> [What is required]: Copy all of the data below without altering a single line.

> [Provided data]:
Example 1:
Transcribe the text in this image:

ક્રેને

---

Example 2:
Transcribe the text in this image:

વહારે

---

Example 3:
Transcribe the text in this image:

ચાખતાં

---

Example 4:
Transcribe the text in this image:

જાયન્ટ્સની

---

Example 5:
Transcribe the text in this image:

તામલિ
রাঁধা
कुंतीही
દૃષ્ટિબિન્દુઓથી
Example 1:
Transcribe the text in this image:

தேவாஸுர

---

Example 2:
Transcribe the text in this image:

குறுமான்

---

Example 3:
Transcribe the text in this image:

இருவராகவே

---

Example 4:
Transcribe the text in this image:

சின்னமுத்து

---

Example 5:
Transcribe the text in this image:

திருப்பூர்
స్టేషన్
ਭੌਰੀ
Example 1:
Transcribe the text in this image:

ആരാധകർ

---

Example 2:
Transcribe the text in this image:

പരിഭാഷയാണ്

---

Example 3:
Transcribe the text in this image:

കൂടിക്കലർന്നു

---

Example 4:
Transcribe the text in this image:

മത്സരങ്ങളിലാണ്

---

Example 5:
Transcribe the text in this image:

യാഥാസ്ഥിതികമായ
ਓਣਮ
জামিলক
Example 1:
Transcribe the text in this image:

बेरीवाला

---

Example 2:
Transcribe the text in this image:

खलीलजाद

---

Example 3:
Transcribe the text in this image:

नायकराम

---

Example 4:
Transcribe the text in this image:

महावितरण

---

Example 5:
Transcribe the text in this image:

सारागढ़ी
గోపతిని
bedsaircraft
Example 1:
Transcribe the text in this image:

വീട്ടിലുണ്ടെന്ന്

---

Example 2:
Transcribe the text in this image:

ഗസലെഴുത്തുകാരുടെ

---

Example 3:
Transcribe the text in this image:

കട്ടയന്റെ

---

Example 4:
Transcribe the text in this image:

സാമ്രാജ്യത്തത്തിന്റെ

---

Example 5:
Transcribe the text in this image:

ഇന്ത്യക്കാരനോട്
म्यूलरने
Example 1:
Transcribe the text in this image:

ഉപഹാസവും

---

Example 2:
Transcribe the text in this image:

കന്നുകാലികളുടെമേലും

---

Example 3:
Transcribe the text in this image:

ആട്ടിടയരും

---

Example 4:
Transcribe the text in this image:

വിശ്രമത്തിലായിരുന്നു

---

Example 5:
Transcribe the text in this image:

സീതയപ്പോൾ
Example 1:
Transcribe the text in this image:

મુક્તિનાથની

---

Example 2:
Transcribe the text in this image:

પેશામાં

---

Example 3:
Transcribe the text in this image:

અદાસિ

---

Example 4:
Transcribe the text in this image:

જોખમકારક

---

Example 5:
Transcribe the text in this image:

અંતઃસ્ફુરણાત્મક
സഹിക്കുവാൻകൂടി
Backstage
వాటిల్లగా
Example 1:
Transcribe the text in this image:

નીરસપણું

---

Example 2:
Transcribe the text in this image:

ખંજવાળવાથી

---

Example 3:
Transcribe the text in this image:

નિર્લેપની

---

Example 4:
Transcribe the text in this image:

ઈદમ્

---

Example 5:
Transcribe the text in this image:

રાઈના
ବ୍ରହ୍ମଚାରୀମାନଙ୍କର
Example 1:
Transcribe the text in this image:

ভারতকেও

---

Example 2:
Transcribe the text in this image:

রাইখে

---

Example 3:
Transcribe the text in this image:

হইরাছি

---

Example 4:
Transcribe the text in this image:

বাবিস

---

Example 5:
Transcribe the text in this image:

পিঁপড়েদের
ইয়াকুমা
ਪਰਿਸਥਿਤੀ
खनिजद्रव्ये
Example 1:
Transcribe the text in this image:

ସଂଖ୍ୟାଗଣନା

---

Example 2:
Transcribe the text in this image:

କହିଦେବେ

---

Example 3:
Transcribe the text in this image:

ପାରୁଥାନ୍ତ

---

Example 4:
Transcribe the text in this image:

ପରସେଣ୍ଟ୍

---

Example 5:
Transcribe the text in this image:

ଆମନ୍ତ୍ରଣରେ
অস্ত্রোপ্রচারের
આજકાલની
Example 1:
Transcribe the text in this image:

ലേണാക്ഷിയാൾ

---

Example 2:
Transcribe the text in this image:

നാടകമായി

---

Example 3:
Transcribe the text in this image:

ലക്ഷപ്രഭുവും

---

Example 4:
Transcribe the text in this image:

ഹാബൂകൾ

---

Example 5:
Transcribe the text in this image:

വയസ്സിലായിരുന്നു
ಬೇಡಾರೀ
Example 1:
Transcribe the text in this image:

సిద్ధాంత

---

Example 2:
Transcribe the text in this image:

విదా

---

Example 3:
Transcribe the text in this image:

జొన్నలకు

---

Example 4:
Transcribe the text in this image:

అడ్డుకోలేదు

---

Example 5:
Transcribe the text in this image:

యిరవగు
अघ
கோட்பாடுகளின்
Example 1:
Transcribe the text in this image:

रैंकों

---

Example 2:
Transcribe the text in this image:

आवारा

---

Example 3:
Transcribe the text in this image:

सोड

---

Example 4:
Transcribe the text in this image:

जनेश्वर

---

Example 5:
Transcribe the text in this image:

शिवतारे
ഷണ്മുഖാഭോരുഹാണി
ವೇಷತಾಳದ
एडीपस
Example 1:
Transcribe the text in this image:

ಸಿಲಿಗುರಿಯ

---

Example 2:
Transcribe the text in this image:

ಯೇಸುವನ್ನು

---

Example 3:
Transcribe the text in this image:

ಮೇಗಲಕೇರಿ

> [Result of this task]:
Example 1:
Transcribe the text in this image:

ક્રેને

---

Example 2:
Transcribe the text in this image:

વહારે

---

Example 3:
Transcribe the text in this image:

ચાખતાં

---

Example 4:
Transcribe the text in this image:

જાયન્ટ્સની

---

Example 5:
Transcribe the text in this image:

તામલિ
রাঁধা
कुंतीही
દૃષ્ટિબિન્દુઓથી
Example 1:
Transcribe the text in this image:

தேவாஸுர

---

Example 2:
Transcribe the text in this image:

குறுமான்

---

Example 3:
Transcribe the text in this image:

இருவராகவே

---

Example 4:
Transcribe the text in this image:

சின்னமுத்து

---

Example 5:
Transcribe the text in this image:

திருப்பூர்
స్టేషన్
ਭੌਰੀ
Example 1:
Transcribe the text in this image:

ആരാധകർ

---

Example 2:
Transcribe the text in this image:

പരിഭാഷയാണ്

---

Example 3:
Transcribe the text in this image:

കൂടിക്കലർന്നു

---

Example 4:
Transcribe the text in this image:

മത്സരങ്ങളിലാണ്

---

Example 5:
Transcribe the text in this image:

യാഥാസ്ഥിതികമായ
ਓਣਮ
জামিলক
Example 1:
Transcribe the text in this image:

बेरीवाला

---

Example 2:
Transcribe the text in this image:

खलीलजाद

---

Example 3:
Transcribe the text in this image:

नायकराम

---

Example 4:
Transcribe the text in this image:

महावितरण

---

Example 5:
Transcribe the text in this image:

सारागढ़ी
గోపతిని
bedsaircraft
Example 1:
Transcribe the text in this image:

വീട്ടിലുണ്ടെന്ന്

---

Example 2:
Transcribe the text in this image:

ഗസലെഴുത്തുകാരുടെ

---

Example 3:
Transcribe the text in this image:

കട്ടയന്റെ

---

Example 4:
Transcribe the text in this image:

സാമ്രാജ്യത്തത്തിന്റെ

---

Example 5:
Transcribe the text in this image:

ഇന്ത്യക്കാരനോട്
म्यूलरने
Example 1:
Transcribe the text in this image:

ഉപഹാസവും

---

Example 2:
Transcribe the text in this image:

കന്നുകാലികളുടെമേലും

---

Example 3:
Transcribe the text in this image:

ആട്ടിടയരും

---

Example 4:
Transcribe the text in this image:

വിശ്രമത്തിലായിരുന്നു

---

Example 5:
Transcribe the text in this image:

സീതയപ്പോൾ
Example 1:
Transcribe the text in this image:

મુક્તિનાથની

---

Example 2:
Transcribe the text in this image:

પેશામાં

---

Example 3:
Transcribe the text in this image:

અદાસિ

---

Example 4:
Transcribe the text in this image:

જોખમકારક

---

Example 5:
Transcribe the text in this image:

અંતઃસ્ફુરણાત્મક
സഹിക്കുവാൻകൂടി
Backstage
వాటిల్లగా
Example 1:
Transcribe the text in this image:

નીરસપણું

---

Example 2:
Transcribe the text in this image:

ખંજવાળવાથી

---

Example 3:
Transcribe the text in this image:

નિર્લેપની

---

Example 4:
Transcribe the text in this image:

ઈદમ્

---

Example 5:
Transcribe the text in this image:

રાઈના
ବ୍ରହ୍ମଚାରୀମାନଙ୍କର
Example 1:
Transcribe the text in this image:

ভারতকেও

---

Example 2:
Transcribe the text in this image:

রাইখে

---

Example 3:
Transcribe the text in this image:

হইরাছি

---

Example 4:
Transcribe the text in this image:

বাবিস

---

Example 5:
Transcribe the text in this image:

পিঁপড়েদের
ইয়াকুমা
ਪਰਿਸਥਿਤੀ
खनिजद्रव्ये
Example 1:
Transcribe the text in this image:

ସଂଖ୍ୟାଗଣନା

---

Example 2:
Transcribe the text in this image:

କହିଦେବେ

---

Example 3:
Transcribe the text in this image:

ପାରୁଥାନ୍ତ

---

Example 4:
Transcribe the text in this image:

ପରସେଣ୍ଟ୍

---

Example 5:
Transcribe the text in this image:

ଆମନ୍ତ୍ରଣରେ
অস্ত্রোপ্রচারের
આજકાલની
Example 1:
Transcribe the text in this image:

ലേണാക്ഷിയാൾ

---

Example 2:
Transcribe the text in this image:

നാടകമായി

---

Example 3:
Transcribe the text in this image:

ലക്ഷപ്രഭുവും

---

Example 4:
Transcribe the text in this image:

ഹാബൂകൾ

---

Example 5:
Transcribe the text in this image:

വയസ്സിലായിരുന്നു
ಬೇಡಾರೀ
Example 1:
Transcribe the text in this image:

సిద్ధాంత

---

Example 2:
Transcribe the text in this image:

విదా

---

Example 3:
Transcribe the text in this image:

జొన్నలకు

---

Example 4:
Transcribe the text in this image:

అడ్డుకోలేదు

---

Example 5:
Transcribe the text in this image:

యిరవగు
अघ
கோட்பாடுகளின்
Example 1:
Transcribe the text in this image:

रैंकों

---

Example 2:
Transcribe the text in this image:

आवारा

---

Example 3:
Transcribe the text in this image:

सोड

---

Example 4:
Transcribe the text in this image:

जनेश्वर

---

Example 5:
Transcribe the text in this image:

शिवतारे
ഷണ്മുഖാഭോരുഹാണി
ವೇಷತಾಳದ
एडीपस
Example 1:
Transcribe the text in this image:

ಸಿಲಿಗುರಿಯ

---

Example 2:
Transcribe the text in this image:

ಯೇಸುವನ್ನು

---

Example 3:
Transcribe the text in this image:

ಮೇಗಲಕೇರಿ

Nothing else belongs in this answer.